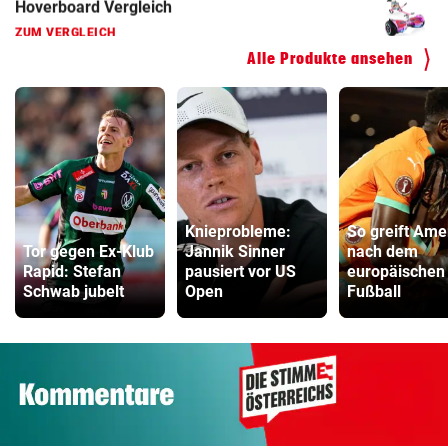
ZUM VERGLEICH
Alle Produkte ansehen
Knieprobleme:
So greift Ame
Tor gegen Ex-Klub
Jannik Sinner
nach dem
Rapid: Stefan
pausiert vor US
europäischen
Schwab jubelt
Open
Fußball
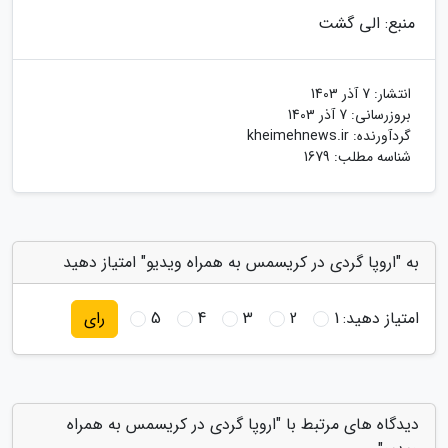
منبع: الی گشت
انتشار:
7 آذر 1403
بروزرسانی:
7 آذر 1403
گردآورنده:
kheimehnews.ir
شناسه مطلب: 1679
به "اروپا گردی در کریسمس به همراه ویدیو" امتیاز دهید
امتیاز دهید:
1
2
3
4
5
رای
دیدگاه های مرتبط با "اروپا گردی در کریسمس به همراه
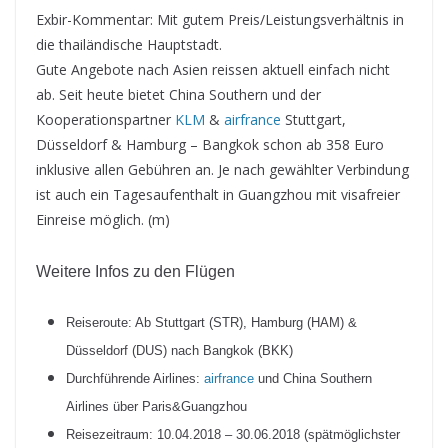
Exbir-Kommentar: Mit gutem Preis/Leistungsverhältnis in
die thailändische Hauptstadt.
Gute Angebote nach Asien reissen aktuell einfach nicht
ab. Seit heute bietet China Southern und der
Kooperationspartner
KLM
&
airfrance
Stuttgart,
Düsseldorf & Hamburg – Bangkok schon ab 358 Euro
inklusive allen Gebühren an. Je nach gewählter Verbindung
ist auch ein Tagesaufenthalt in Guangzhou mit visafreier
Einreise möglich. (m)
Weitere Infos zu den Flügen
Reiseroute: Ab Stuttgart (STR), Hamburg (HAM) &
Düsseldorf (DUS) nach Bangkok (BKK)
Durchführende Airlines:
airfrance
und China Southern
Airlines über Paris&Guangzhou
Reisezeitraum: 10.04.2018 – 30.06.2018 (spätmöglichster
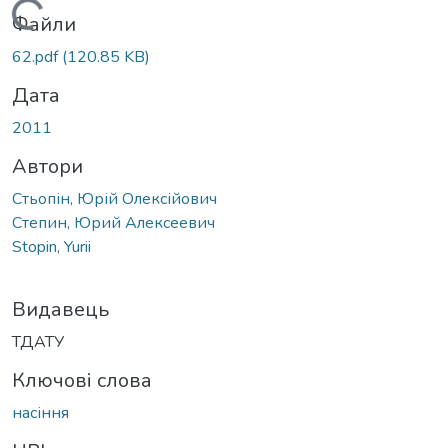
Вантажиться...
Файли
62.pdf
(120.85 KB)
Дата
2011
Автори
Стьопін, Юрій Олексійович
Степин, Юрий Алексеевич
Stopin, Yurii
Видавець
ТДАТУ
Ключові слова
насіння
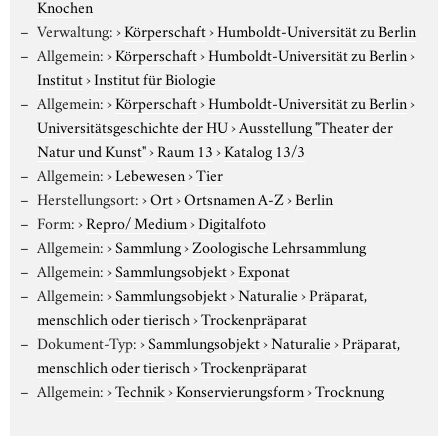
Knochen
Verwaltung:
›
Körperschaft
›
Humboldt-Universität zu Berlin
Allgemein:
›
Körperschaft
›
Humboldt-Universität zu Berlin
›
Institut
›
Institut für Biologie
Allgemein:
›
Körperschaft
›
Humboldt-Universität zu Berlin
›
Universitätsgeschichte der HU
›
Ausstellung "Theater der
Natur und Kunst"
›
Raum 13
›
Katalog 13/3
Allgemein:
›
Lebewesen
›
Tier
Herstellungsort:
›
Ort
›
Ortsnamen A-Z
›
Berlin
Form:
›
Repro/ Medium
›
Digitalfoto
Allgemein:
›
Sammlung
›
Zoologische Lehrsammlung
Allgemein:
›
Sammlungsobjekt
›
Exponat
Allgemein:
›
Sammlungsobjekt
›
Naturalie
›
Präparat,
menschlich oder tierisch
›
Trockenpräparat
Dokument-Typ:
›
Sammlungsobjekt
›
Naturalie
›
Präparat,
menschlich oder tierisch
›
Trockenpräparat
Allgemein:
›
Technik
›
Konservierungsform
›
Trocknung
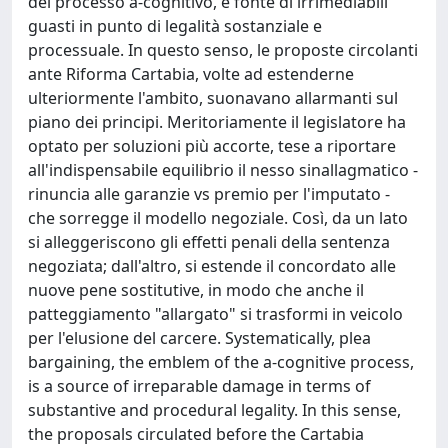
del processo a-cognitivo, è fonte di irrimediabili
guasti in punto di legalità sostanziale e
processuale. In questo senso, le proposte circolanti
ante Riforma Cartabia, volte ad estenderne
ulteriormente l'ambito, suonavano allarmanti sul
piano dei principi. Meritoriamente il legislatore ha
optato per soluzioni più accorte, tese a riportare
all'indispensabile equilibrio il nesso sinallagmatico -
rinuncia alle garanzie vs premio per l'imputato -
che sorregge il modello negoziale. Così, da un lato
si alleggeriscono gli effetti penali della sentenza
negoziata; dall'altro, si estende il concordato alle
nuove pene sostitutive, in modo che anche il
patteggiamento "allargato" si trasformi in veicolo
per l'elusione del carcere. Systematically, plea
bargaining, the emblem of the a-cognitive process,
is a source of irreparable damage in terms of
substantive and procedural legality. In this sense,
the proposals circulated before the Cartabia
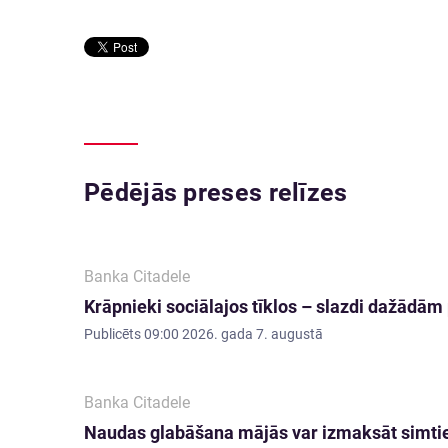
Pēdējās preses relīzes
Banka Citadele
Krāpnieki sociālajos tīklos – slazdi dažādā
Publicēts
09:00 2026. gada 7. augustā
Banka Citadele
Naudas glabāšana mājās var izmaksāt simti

_ _ _ _ _

• _Problem details_
Working from the entries above, please transcribe only the lines from the line with "Stopin, Yurii" through the line with "del processo a-cognitivo, è", exactly, with both end lines and without pictures.

• _Task output_
Stopin, Yurii
Видавець
ТДАТУ
Ключові слова
насіння
Knochen
Verwaltung:
›
Körperschaft
›
Humboldt-Universität zu Berlin
Allgemein:
›
Körperschaft
›
Humboldt-Universität zu Berlin
›
Institut
›
Institut für Biologie
Allgemein:
›
Körperschaft
›
Humboldt-Universität zu Berlin
›
Universitätsgeschichte der HU
›
Ausstellung "Theater der
Natur und Kunst"
›
Raum 13
›
Katalog 13/3
Allgemein:
›
Lebewesen
›
Tier
Herstellungsort:
›
Ort
›
Ortsnamen A-Z
›
Berlin
Form:
›
Repro/ Medium
›
Digitalfoto
Allgemein:
›
Sammlung
›
Zoologische Lehrsammlung
Allgemein:
›
Sammlungsobjekt
›
Exponat
Allgemein:
›
Sammlungsobjekt
›
Naturalie
›
Präparat,
menschlich oder tierisch
›
Trockenpräparat
Dokument-Typ:
›
Sammlungsobjekt
›
Naturalie
›
Präparat,
menschlich oder tierisch
›
Trockenpräparat
Allgemein:
›
Technik
›
Konservierungsform
›
Trocknung
del processo a-cognitivo, è fonte di irrimediabili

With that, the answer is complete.